◆ Texto del ejercicio ◆

◆ ◆ ◆ ◆ ◆

Los Capetos mantuvieron esta costumbre de coronar al hijo en vida del padre durante dos siglos. En tiempo de Hugo Capeto, pocos habrían considerado probable, siquiera, que la nueva dinastía perdurase por largo tiempo, pero esta costumbre, sumada al hecho afortunado de que cada rey tuvo un hijo que pudo ser coronado y luego sobrevivió a su padre, mantuvo viva la dinastía.

Otros factores que ayudaron a los Capetos fueron que cada rey de la dinastía llevó una suave y no muy ostentosa lucha para aumentar sus posesiones y, de este modo, hacer más fuerte su posición. También todos ellos siguieron la cautelosa política de Hugo Capeto de trabajar en colaboración con el clero. Siguieron dando una aureola profundamente religiosa a la coronación y fueron deferentes con los grandes arzobispos. En retribución, el clero ejerció su influencia, siempre poderosa, sobre la opinión pública. Hasta un señor hostil, indiferente a la Iglesia y a los eclesiásticos, debía ser cauteloso para atacar a alguien de quien se proclamaba que Dios estaba de su lado. Pues si el señor mismo era insensible a tales cosas, sus soldados podían no serlo.

Así ocurrió que Hugo Capeto, cuya posición en el trono fue durante toda su vida tan frágil como una tela de araña, dio origen a una larga y renombrada dinastía de reyes. Durante ocho siglos, de 987 a 1792, Francia fue gobernada sin interrupción por ese linaje, que incluyó treinta y dos reyes en total. Otros tres Capetos reinaron de 1815 a 1848. Y bajo esos Capetos, Francia pasó por períodos en que fue el mayor poder militar de Europa y, lo que es más importante aún, estuvo culturalmente a la cabeza de Europa.

◆ ◆ ◆ ◆ ◆

◆ Consigna A ◆
Indica si cada afirmación coincide con el texto sobre los Capetos; responde sí o no y cita las palabras exactas del texto que lo deciden. (i) Los Capetos coronaron al hijo en vida del padre durante dos siglos. (ii) Los reyes Capetos se enfrentaron abiertamente al clero. (iii) El linaje de los Capetos gobernó Francia sin interrupción desde 987 hasta 1848.
◆ Consigna B ◆
Prosigue el texto sobre los Capetos a partir de su última oración.
Las filas proceden de una fuente distinta de la del texto sobre los Capetos.

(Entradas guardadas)
◆ ◆ ◆ ◆ ◆

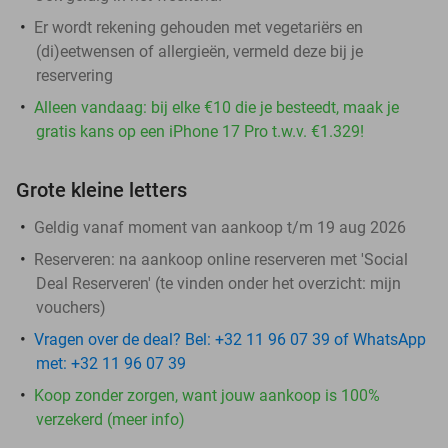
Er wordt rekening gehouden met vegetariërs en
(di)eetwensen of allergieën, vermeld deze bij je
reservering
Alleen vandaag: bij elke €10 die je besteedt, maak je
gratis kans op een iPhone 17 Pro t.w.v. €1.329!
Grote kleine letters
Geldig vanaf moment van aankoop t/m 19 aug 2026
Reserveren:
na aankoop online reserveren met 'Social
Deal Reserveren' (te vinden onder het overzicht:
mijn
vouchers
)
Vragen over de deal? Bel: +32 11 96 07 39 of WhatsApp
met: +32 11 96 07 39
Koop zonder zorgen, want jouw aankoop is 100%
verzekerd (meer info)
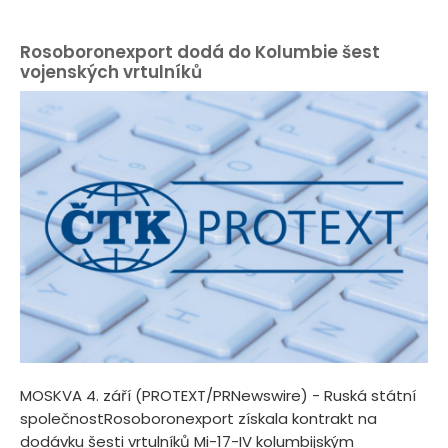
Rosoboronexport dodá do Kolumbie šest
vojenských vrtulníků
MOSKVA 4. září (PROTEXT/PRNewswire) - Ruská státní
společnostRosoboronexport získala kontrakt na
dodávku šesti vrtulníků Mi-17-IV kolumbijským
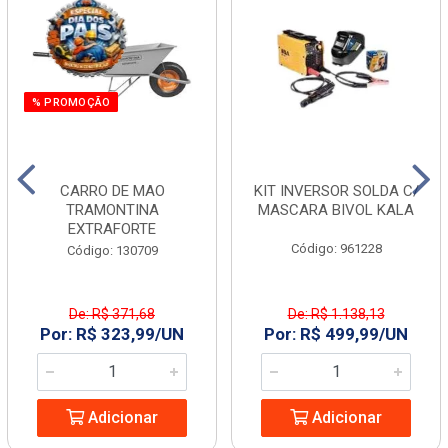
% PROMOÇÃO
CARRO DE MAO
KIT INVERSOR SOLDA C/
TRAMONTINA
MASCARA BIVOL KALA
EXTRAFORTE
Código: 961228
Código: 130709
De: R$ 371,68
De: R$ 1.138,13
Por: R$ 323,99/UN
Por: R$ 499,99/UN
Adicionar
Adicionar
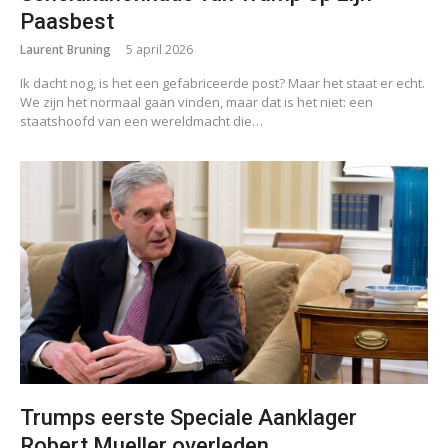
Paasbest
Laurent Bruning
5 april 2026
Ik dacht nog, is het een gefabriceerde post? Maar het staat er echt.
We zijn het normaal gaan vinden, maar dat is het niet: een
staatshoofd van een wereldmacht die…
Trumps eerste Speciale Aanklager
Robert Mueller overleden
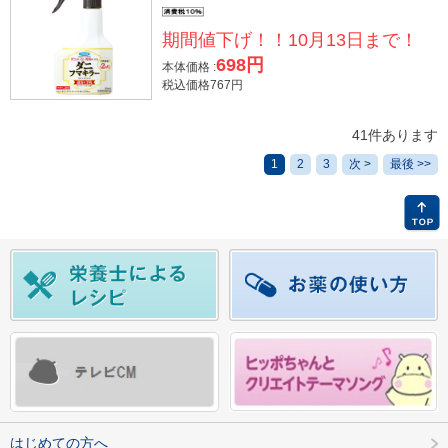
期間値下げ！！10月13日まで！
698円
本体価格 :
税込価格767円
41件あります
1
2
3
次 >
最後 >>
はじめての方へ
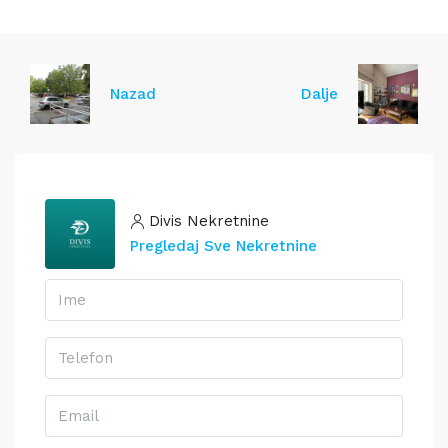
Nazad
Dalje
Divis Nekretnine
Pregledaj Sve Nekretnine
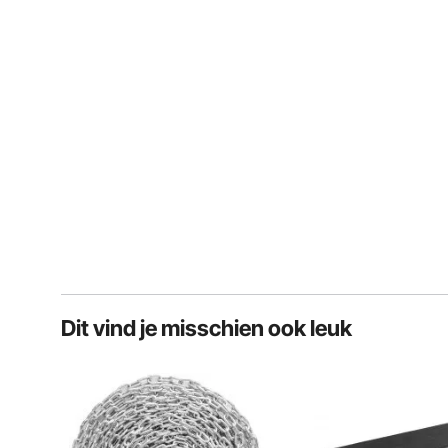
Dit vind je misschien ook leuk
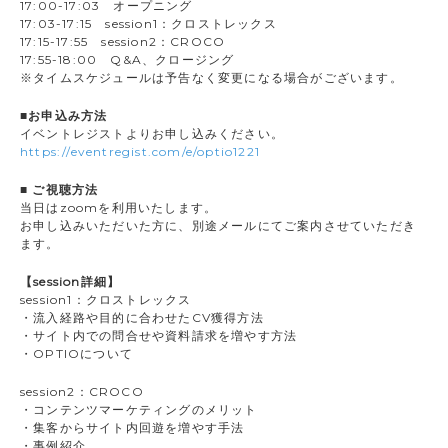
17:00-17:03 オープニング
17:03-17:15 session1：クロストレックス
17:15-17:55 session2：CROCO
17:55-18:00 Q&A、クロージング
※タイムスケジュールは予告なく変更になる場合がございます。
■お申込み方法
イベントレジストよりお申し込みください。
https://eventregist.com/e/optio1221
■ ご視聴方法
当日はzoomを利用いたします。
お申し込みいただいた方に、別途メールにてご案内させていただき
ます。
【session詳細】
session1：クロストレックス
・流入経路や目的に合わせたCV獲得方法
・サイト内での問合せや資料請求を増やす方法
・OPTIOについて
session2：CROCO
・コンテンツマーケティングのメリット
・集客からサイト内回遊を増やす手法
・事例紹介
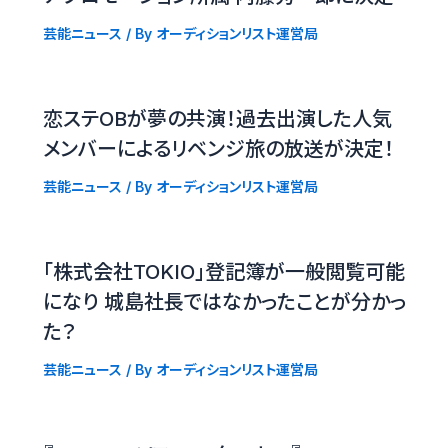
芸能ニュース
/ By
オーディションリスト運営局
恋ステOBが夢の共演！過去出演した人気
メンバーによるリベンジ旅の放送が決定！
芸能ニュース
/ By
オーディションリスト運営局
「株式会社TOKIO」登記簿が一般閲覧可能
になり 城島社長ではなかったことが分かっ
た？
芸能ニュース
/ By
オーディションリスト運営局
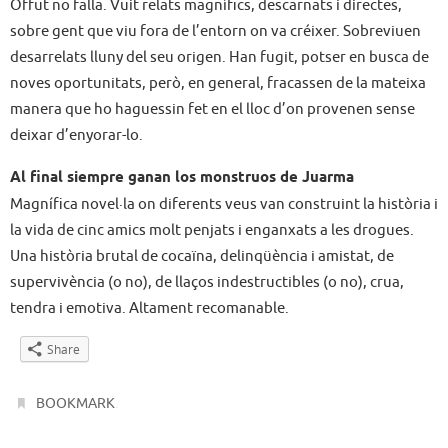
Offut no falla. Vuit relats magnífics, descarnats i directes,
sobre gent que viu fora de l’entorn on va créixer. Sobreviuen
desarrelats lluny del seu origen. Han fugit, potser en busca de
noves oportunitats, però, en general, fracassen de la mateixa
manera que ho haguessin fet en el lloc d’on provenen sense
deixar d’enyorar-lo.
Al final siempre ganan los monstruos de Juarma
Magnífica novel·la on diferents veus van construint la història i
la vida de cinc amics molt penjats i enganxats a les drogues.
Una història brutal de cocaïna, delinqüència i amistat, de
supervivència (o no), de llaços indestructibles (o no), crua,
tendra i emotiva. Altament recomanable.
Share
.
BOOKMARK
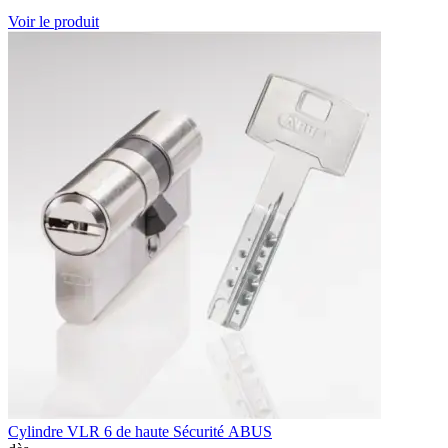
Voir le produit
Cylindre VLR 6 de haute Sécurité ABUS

◆ ◆ ◆ ◆ ◆

◆ Respuesta esperada A ◆
(i) Sí: "Los Capetos mantuvieron esta costumbre de coronar al hijo en vida del padre durante dos siglos."
(ii) No: "siguieron la cautelosa política de Hugo Capeto de trabajar en colaboración con el clero."
(iii) No: "Durante ocho siglos, de 987 a 1792, Francia fue gobernada sin interrupción por ese linaje".

◆ Respuesta esperada B ◆
La corona y el clero.

Hugo Capeto murió en 996 y su hijo se convirtió en rey con el nombre de Roberto II. Fue un gobernante suave y culto, pues de joven fue educado por Gerberto, quien había sido tan útil a Hugo en su ascenso al trono.

Roberto también era piadoso; en verdad, pasó a la historia con el apelativo de «Roberto el Piadoso». Uno de sus placeres era componer y cantar himnos, y hasta donó un himno de su propia composición a un monasterio durante una peregrinación a Roma. (Se cuenta que lo dejó en un paquete sellado, y los monjes, que esperaban una generosa donación de dinero, se sintieron, muy humanamente, desengañados de hallar dentro nada más que el elogio de Dios).

La piedad de Roberto lo llevó a apoyar las reformas en el seno de la Iglesia.

Aparentemente, hay una suerte de ritmo en la historia del monaquisino. Se fundaban monasterios de acuerdo con reglas estrictas y virtuosas, pero, a medida que pasaban las generaciones, las costumbres se relajaban y aparecían abusos. Entonces surgía un movimiento reformista en el que se establecían nuevas reglas y se iniciaba otro período de rígida virtud, que, a su vez, gradualmente se relajaba y requería nuevas reformas.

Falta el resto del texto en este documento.